The 65-year-old Arafat was removed by Abbas from his government position in April this year after being linked to corruption charges, but was retained as an adviser on military affairs with ministerial rank.

Arafat was a founder of the ruling Fatah movement and was a senior official in the Fatah Revolutionary Council, a top policy-making body. The council had been scheduled to meet later on Wednesday.

Emergency meeting

On Wednesday, Abbas condemned the killing and vowed his security forces would do everything it could to bring those responsible to justice.

"President Mahmoud Abbas condemned the assassination of General Mussa Arafat," said the Palestinian Authority in a statement carried by the official WAFA news agency.

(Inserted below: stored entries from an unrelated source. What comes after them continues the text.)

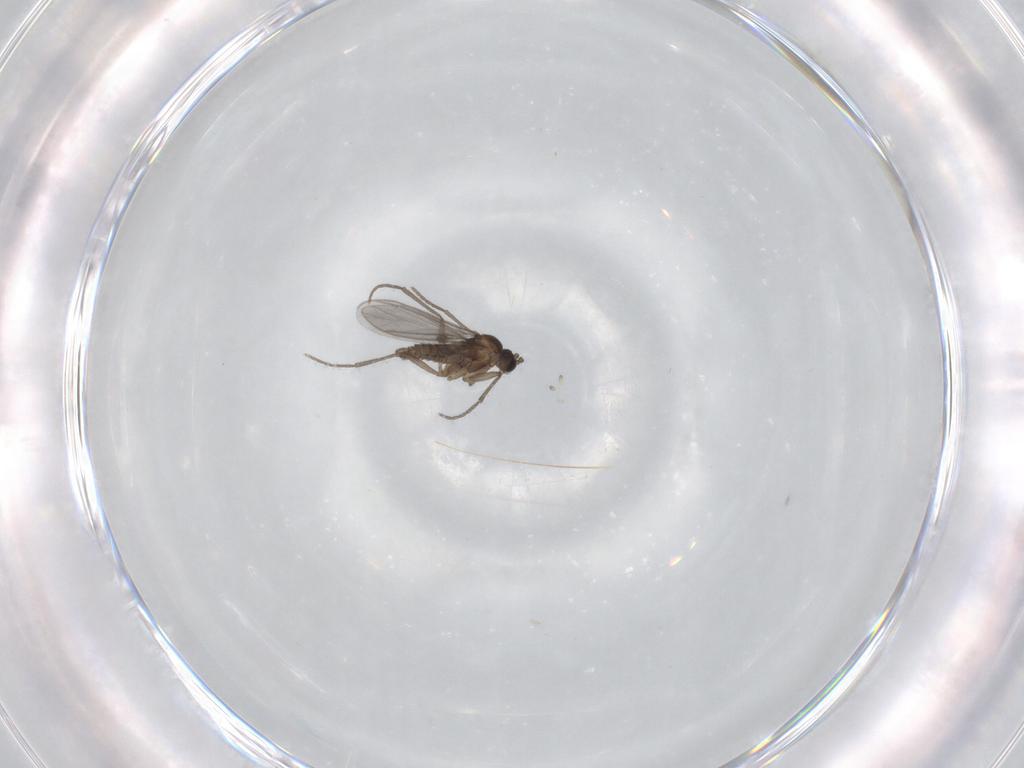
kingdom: Animalia
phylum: Arthropoda
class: Insecta
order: Diptera
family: Sciaridae
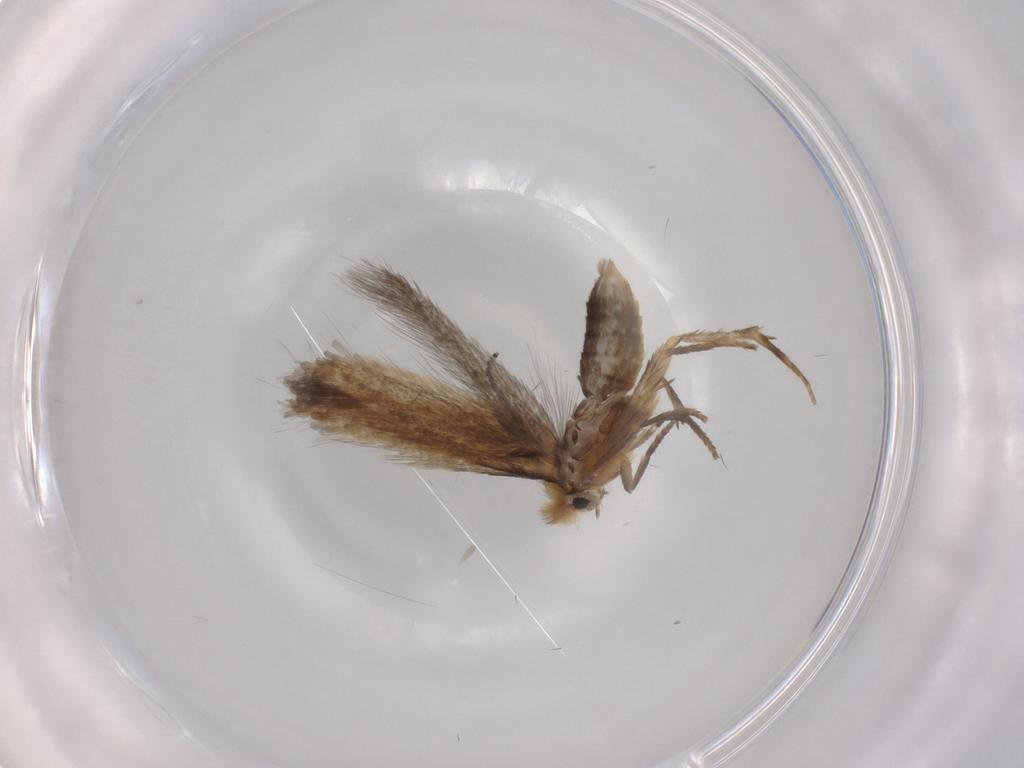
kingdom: Animalia
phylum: Arthropoda
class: Insecta
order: Lepidoptera
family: Nepticulidae
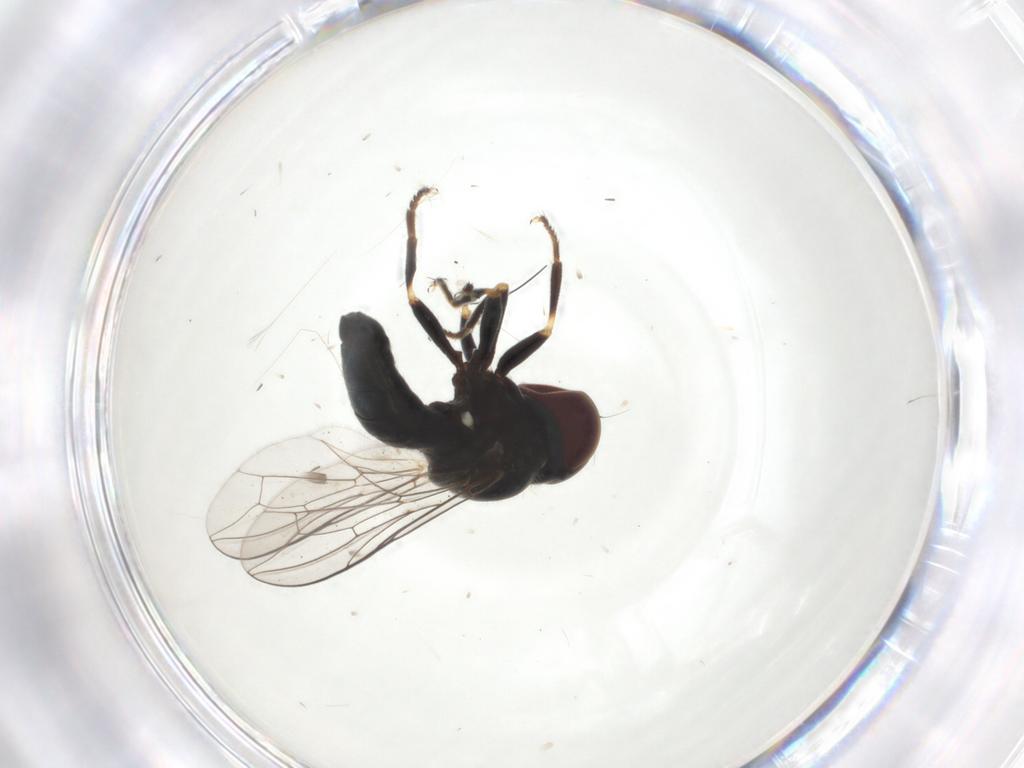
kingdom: Animalia
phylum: Arthropoda
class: Insecta
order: Diptera
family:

Mahmoud Abbas has vowed to
bring those responsible to justice

"The Interior Ministry and security services will make every effort necessary to find those responsible for this crime and bring them to justice," the statement quoted Abbas as saying.

Abbas convened an emergency meeting of his national security council to discuss how best to assert control over the lawless Gaza Strip with his forces preparing to take control following the imminent departure of Israeli troops. 

Aljazeera's correspondent al-Dahduh said the Palestinian president's office is convinced the incident is the most serious attack so far and threatens all Palestinian Authority staff.

Previous attempt

Known to have many enemies, Mussa Arafat survived an assassination attempt in July 2003 when attackers threw a grenade towards his car.

Yasser Arafat appointed his cousin head of security in July 2004 to loud protests in the Gaza Strip, and even within Yasser Arafat's own Fatah movement. 

As head of military intelligence, he was accused of taking part in the repression of armed groups.